People are increasingly using their smartphones and other devices to get a handle on their shopping. Hackers are on the hunt as well, looking to steal personal information from easy targets.
Here are some tips for staying safe.
You’d better watch out
Make sure your phone’s operating system and all the apps you use to shop are up to date. That way you’ll have the fixes for any recently discovered security problems.
You should also enable multi-factor authentication in the settings on your important accounts. This is a security measure that requires you to enter a temporary code in addition to your password when signing in” services often text this code to your phone. It complicates life for hackers should they somehow manage to get your password.
Improvements in credit card fraud detection have pushed hackers to focus on stealing legitimate login credentials, so adding an extra layer of protection to these accounts is a must, says John Dickson with the cybersecurity firm Denim Group.
And while some cybersecurity experts question the value of changing your password frequently, Dickson says it’s not a bad idea this time of year.
Hackers are watching
Nobody likes to dip into their mobile-data plan, but you might want to set aside a few gigabytes for your shopping.
Signing on to free Wi-Fi at a store or coffee shop can be risky. Hackers could be lurking on the networks, ready to use that connection to steal credit-card numbers or other personal information. If you’re using free Wi-Fi, at least wait till you get home to check your bank account balances, Kaiser says.
Feast of the phishes
Phishing spikes at this time of year. Emails that offer great deals on holiday gifts or donation pitches from charities could actually be attempts to steal your credit card or login information. Another popular trick: Fake emails supposedly sent by online retailers or shipping companies.
Don’t click on links in these emails, as they may lead you to a fake website that looks legitimate. Instead, type in the company’s website directly.
Checking it twice (or more)
Shoppers need to keep a close eye on their accounts. The easiest way to do this is to use the same credit card for all of your holiday shopping. Avoid debit cards — running up a credit card balance is one thing and can be challenged” draining your life’s savings is another.
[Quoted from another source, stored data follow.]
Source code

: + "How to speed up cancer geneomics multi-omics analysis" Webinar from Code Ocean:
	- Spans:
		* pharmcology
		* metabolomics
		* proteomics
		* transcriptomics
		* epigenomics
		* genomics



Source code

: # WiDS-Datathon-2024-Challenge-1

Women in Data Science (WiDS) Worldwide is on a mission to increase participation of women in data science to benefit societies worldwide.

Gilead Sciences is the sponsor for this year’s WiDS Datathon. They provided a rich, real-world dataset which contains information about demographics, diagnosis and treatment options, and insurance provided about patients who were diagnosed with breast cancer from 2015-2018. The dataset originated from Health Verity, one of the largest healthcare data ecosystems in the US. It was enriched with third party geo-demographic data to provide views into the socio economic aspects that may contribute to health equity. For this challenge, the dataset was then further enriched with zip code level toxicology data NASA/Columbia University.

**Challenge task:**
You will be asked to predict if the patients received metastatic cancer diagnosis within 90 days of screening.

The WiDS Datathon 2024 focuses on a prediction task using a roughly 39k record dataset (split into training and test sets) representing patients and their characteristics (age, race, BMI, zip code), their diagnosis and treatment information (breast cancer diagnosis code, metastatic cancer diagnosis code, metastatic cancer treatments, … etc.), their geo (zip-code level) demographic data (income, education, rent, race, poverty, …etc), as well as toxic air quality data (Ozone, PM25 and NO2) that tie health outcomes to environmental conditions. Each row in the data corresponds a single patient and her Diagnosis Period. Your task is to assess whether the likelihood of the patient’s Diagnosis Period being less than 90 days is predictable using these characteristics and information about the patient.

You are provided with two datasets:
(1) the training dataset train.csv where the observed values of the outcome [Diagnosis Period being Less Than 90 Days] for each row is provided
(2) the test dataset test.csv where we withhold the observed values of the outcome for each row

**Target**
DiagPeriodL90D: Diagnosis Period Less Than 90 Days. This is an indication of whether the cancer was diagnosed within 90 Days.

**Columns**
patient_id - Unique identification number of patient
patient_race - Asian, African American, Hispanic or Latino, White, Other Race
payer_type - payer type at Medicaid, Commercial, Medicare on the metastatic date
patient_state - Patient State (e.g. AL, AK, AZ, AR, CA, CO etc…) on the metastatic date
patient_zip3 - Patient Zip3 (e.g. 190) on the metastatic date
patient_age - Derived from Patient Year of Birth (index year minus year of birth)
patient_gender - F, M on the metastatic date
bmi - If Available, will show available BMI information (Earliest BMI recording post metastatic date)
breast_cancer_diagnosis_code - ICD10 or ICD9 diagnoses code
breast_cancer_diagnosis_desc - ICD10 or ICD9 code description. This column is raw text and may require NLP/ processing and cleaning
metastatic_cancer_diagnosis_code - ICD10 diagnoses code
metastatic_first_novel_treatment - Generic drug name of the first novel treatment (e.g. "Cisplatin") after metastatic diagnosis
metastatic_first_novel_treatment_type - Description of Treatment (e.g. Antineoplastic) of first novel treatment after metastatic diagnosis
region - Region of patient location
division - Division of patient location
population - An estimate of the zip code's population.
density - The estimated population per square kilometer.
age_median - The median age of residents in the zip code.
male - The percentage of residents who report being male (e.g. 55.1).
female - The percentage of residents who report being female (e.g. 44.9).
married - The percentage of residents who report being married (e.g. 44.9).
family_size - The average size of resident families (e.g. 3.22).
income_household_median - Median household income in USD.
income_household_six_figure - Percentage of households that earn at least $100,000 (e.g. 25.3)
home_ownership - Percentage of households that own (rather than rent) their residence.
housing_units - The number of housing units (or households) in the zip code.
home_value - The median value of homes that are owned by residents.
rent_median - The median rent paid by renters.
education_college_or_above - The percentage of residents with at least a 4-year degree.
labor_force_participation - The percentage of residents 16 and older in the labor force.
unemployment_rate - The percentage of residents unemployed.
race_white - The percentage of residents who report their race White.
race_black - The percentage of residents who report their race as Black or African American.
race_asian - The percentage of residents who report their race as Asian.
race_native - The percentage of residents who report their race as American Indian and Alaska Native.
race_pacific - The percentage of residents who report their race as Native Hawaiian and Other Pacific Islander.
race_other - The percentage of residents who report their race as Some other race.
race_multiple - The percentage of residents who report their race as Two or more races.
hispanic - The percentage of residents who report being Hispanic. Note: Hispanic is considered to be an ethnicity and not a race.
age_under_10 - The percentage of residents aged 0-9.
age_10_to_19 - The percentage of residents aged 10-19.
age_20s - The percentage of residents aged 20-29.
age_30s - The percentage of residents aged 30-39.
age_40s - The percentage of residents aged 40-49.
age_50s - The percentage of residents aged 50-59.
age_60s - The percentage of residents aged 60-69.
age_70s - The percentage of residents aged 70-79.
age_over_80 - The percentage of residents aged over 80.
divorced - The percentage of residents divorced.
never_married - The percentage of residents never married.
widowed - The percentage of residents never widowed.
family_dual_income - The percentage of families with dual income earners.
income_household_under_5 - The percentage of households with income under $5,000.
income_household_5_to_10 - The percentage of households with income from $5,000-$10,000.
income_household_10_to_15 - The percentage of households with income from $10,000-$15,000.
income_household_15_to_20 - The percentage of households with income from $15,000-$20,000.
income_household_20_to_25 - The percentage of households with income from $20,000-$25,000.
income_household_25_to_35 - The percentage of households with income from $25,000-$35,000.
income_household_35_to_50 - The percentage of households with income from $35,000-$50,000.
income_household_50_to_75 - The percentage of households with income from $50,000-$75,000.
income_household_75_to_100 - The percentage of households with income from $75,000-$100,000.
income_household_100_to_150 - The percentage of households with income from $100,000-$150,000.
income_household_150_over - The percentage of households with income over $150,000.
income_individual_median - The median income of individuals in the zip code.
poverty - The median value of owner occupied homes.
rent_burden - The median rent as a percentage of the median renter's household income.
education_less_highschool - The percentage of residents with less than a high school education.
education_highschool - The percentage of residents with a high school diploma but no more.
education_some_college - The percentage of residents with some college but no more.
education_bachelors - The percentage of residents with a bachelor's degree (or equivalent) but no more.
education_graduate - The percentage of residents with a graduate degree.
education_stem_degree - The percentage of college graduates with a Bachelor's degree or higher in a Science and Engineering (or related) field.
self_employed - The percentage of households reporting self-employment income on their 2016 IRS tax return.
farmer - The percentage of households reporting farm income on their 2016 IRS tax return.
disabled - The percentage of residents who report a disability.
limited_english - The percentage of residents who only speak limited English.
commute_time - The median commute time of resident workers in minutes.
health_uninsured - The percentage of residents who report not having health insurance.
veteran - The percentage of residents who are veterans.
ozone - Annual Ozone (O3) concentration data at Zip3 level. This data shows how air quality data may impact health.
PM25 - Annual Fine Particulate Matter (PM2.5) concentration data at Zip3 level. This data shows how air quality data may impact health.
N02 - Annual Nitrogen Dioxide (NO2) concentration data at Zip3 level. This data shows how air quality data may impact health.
Use different passwords for your various shopping accounts. That way if one is compromised, it’s less likely that the others will fall to hackers as well.
Too good to be true?
Websites that advertise hot deals on popular or hard-to-find items are probably scams. So are those touting free or deeply discounted gift cards. Stick with e-commerce sites you know are real. Don’t click on web ads.
And if something advertised on a website or social media looks too good to be true, it probably is, says Brian Reed, chief marketing officer for ZeroFox, a cybersecurity firm that focuses on social media.
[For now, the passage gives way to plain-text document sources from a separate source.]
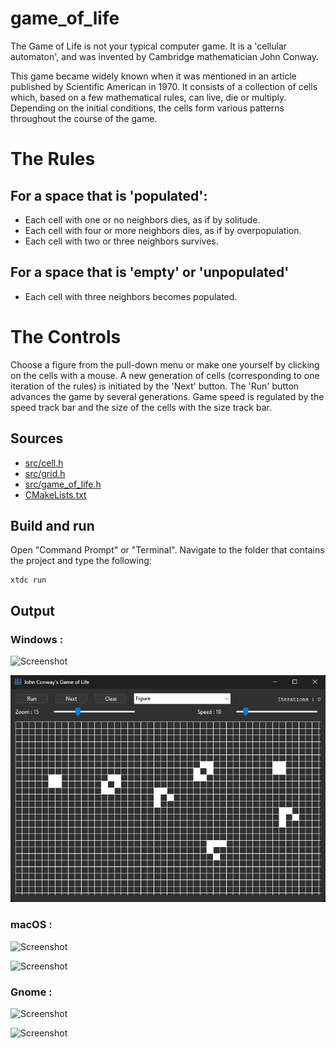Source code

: # game_of_life

The Game of Life is not your typical computer game. It is a 'cellular automaton', and was invented by Cambridge mathematician John Conway.

This game became widely known when it was mentioned in an article published by Scientific American in 1970. 
It consists of a collection of cells which, based on a few mathematical rules, can live, die or multiply. 
Depending on the initial conditions, the cells form various patterns throughout the course of the game.

# The Rules

## For a space that is 'populated':

* Each cell with one or no neighbors dies, as if by solitude.
* Each cell with four or more neighbors dies, as if by overpopulation.
* Each cell with two or three neighbors survives.

## For a space that is 'empty' or 'unpopulated'

* Each cell with three neighbors becomes populated.

# The Controls

Choose a figure from the pull-down menu or make one yourself by clicking on the cells with a mouse. 
A new generation of cells (corresponding to one iteration of the rules) is initiated by the 'Next' button. 
The 'Run' button advances the game by several generations. 
Game speed is regulated by the speed track bar and the size of the cells with the size track bar.

## Sources

* [src/cell.h](src/cell.h)
* [src/grid.h](src/grid.h)
* [src/game_of_life.h](src/game_of_life.h)
* [CMakeLists.txt](CMakeLists.txt)

## Build and run

Open "Command Prompt" or "Terminal". Navigate to the folder that contains the project and type the following:

```shell
xtdc run
```

## Output

### Windows :

![Screenshot](../../../../docs/pictures/examples/game_of_life_w.png)

![Screenshot](../../../../docs/pictures/examples/game_of_life_wd.png)

### macOS :

![Screenshot](../../../../docs/pictures/examples/game_of_life_m.png)

![Screenshot](../../../../docs/pictures/examples/game_of_life_md.png)

### Gnome :

![Screenshot](../../../../docs/pictures/examples/game_of_life_g.png)

![Screenshot](../../../../docs/pictures/examples/game_of_life_gd.png)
Instead of getting a great deal on a North Face jacket or a free iPhone, shoppers are getting their money and personal information stolen.
Also avoid apps that promise to generate gift card codes for various retailers, Reed says. The apps can harm your device. And, if you manage to use a code, you’re committing fraud.
The dangers of IoT
But the lack of security built into many of internet-connected gadgets — whether they be a “smart” thermostat, baby monitor or a talking toy — is becoming an issue. Experts worry that they could be used to breach a home or business network and let hackers access another device that holds private information.
There’s no way to tell from its box how secure any given gadget is, but an online search could fill you in on previously reported problems.
Default passwords should be changed right away, if possible. Do some research to understand exactly what personal information the device is collecting and where it’s being stored or sent.
Down the road, make sure your smart devices get their security updates. That includes your wireless router. If it’s an older model, you’re probably going to need to get them from the manufacturer’s website. Newer models often send updates through apps.
And if your router is really old and not getting updates, you might want to add that to your gift list.